### RECORDS PROVIDED
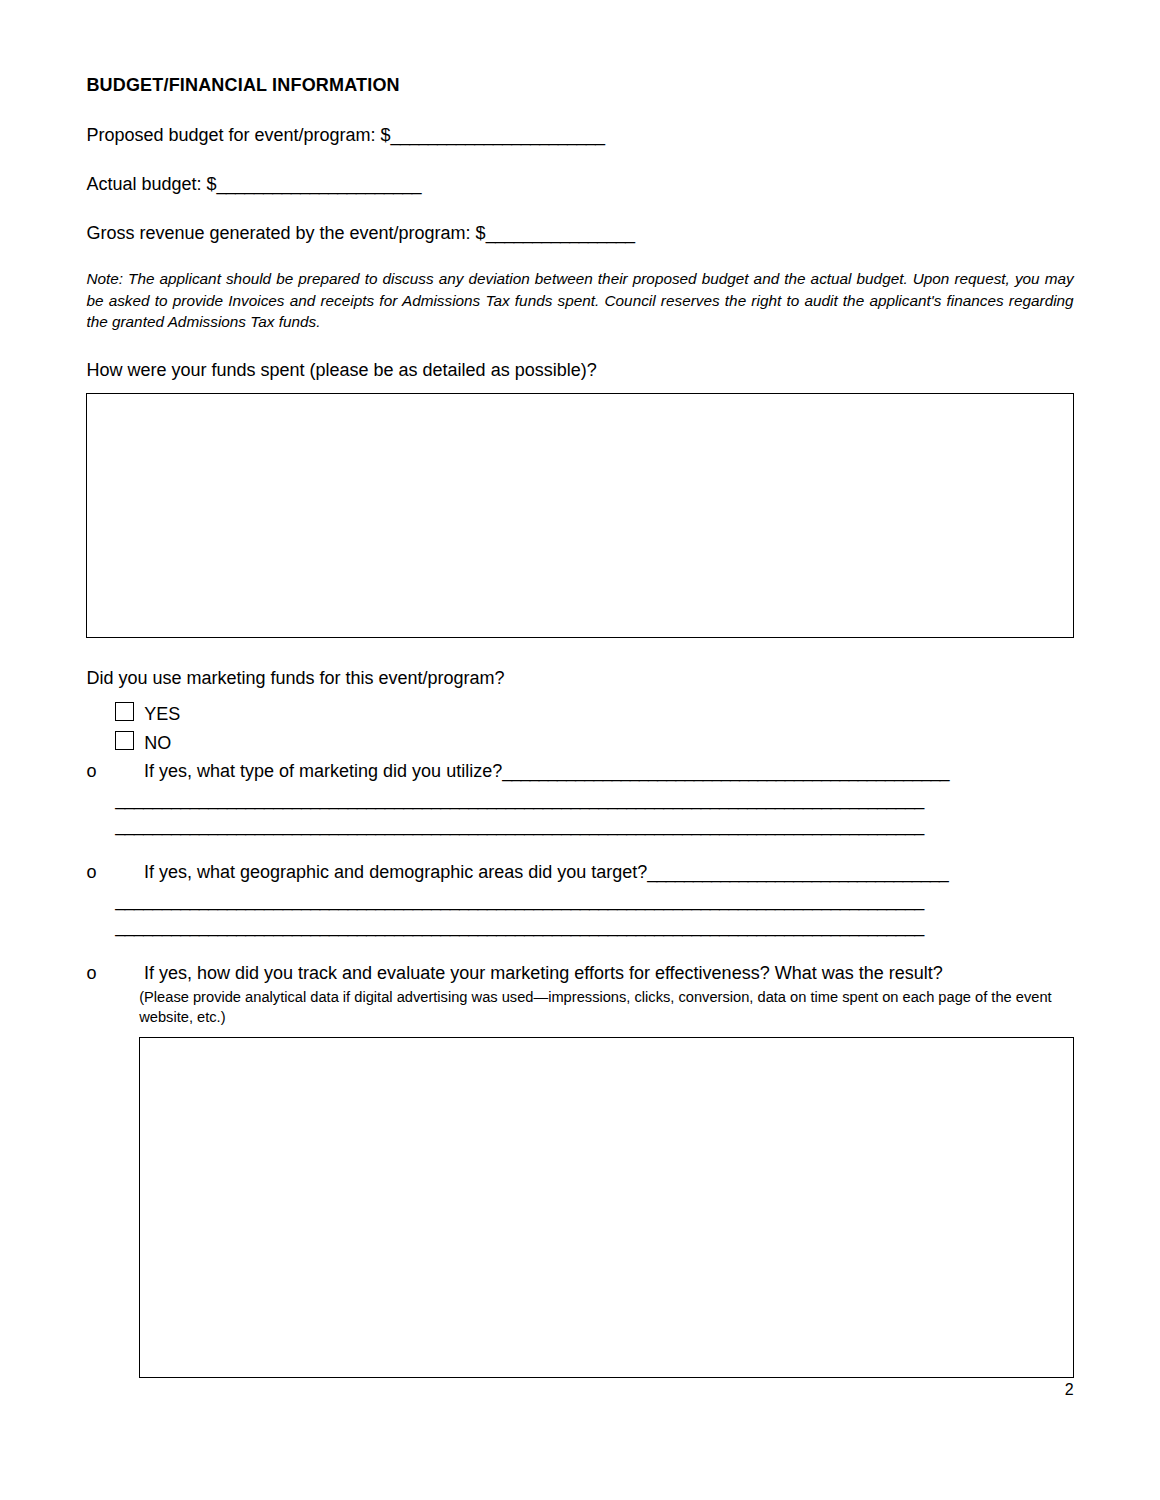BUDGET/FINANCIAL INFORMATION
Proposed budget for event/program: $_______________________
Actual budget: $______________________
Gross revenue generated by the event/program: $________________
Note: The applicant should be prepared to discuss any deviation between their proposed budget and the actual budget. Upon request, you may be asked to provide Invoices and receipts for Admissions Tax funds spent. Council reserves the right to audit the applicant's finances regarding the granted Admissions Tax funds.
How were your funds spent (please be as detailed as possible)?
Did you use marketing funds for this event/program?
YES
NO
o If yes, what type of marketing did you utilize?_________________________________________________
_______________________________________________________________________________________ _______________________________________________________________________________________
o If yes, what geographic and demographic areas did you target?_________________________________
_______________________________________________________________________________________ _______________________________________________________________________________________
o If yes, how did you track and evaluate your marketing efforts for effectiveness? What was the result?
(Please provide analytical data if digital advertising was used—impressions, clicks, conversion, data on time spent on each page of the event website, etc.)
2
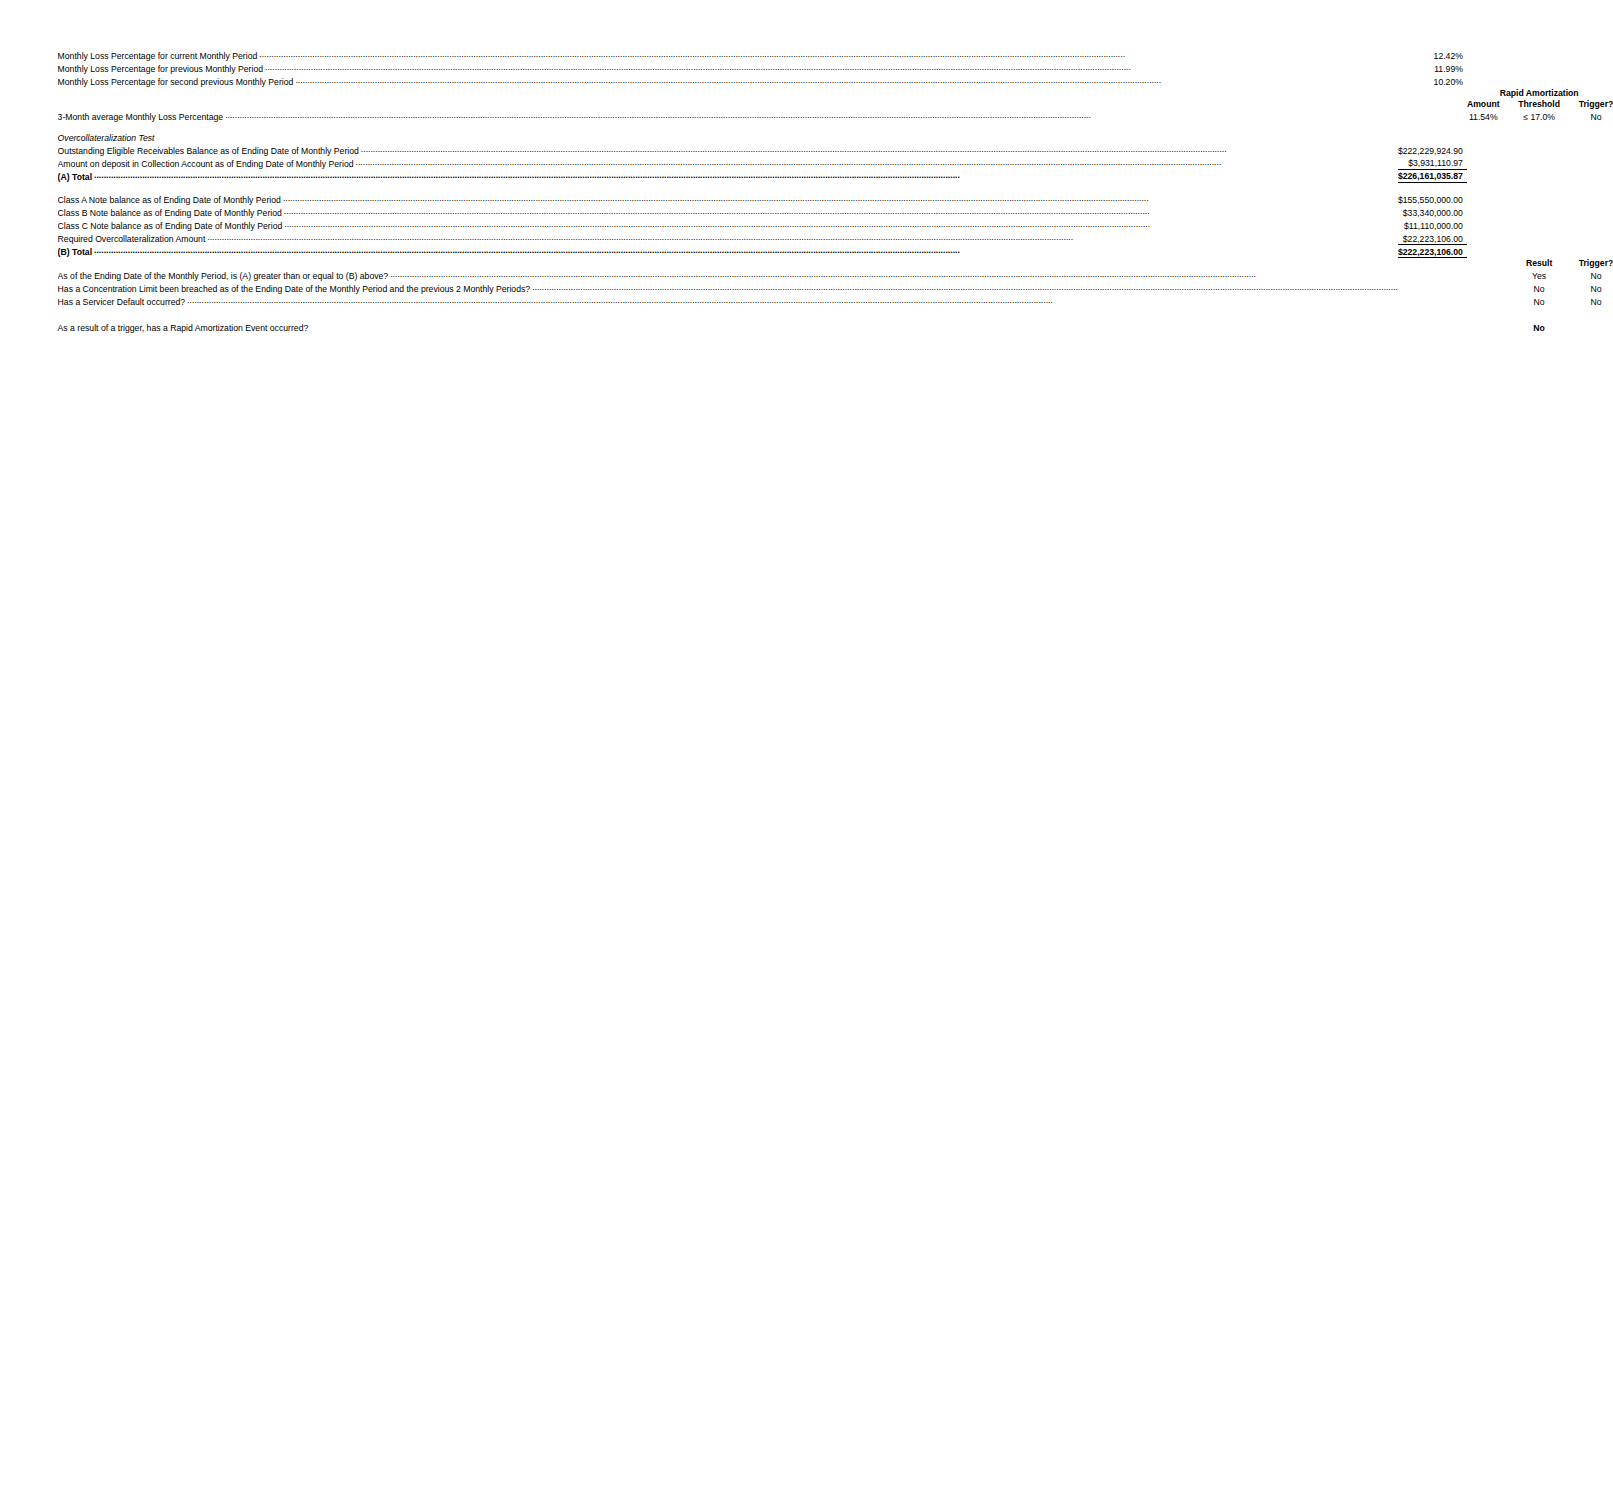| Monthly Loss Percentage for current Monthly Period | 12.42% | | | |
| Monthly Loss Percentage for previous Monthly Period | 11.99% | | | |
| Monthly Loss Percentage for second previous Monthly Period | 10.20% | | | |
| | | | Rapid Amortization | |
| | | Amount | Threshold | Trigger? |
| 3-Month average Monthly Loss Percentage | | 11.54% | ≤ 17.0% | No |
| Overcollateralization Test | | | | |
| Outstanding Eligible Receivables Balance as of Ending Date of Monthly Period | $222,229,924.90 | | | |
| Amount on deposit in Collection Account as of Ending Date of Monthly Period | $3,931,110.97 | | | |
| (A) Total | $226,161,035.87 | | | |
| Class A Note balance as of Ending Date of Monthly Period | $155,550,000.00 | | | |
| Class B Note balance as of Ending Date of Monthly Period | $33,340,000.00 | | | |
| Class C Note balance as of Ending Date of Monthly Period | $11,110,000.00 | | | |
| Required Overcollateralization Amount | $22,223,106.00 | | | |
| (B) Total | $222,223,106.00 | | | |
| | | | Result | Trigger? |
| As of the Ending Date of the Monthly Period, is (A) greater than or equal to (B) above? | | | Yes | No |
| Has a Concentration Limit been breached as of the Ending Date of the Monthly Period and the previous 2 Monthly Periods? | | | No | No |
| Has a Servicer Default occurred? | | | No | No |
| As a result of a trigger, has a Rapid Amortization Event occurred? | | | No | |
* * *
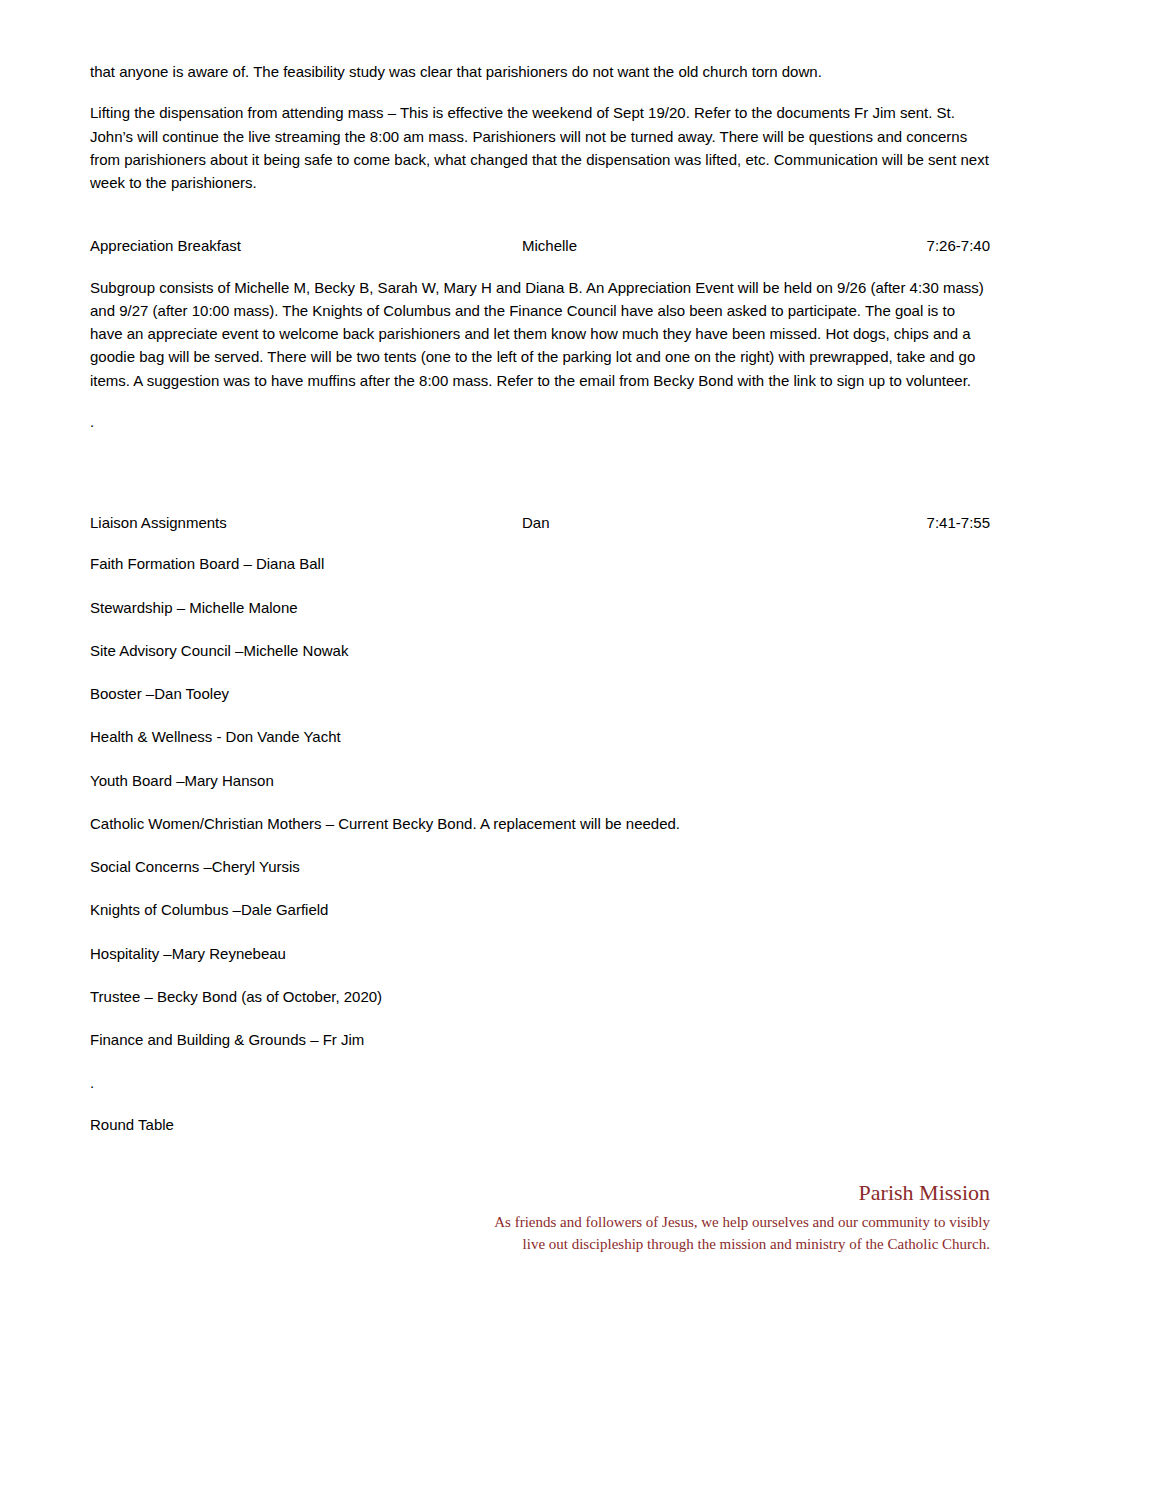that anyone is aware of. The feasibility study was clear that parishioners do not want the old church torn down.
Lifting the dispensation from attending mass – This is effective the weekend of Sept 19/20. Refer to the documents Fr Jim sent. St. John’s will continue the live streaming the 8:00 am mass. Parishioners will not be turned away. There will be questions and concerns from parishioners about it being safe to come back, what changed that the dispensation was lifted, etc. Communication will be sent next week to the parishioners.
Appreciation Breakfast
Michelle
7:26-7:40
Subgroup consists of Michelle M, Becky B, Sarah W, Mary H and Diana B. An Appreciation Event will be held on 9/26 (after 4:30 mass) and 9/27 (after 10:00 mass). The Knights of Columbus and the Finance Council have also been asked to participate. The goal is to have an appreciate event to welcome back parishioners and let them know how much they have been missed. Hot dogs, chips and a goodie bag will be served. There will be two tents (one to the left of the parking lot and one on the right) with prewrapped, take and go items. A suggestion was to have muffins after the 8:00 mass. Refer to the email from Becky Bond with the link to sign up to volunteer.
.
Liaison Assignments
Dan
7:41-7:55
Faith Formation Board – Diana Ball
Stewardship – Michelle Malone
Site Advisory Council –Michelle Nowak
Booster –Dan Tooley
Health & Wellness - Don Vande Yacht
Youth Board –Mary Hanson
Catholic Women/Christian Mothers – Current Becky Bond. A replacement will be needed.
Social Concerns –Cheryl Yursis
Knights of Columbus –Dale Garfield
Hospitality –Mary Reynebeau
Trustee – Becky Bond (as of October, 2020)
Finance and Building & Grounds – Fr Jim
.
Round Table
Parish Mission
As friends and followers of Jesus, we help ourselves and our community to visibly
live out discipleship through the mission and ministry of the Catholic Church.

### WORK TASK
Please copy the lines above from the line with "Site Advisory Council –Michelle Nowak" up to and including the line with "live out discipleship", exactly as written and with nothing else.

### EXPECTED OUTPUT
Site Advisory Council –Michelle Nowak
Booster –Dan Tooley
Health & Wellness - Don Vande Yacht
Youth Board –Mary Hanson
Catholic Women/Christian Mothers – Current Becky Bond. A replacement will be needed.
Social Concerns –Cheryl Yursis
Knights of Columbus –Dale Garfield
Hospitality –Mary Reynebeau
Trustee – Becky Bond (as of October, 2020)
Finance and Building & Grounds – Fr Jim
.
Round Table
Parish Mission
As friends and followers of Jesus, we help ourselves and our community to visibly
live out discipleship through the mission and ministry of the Catholic Church.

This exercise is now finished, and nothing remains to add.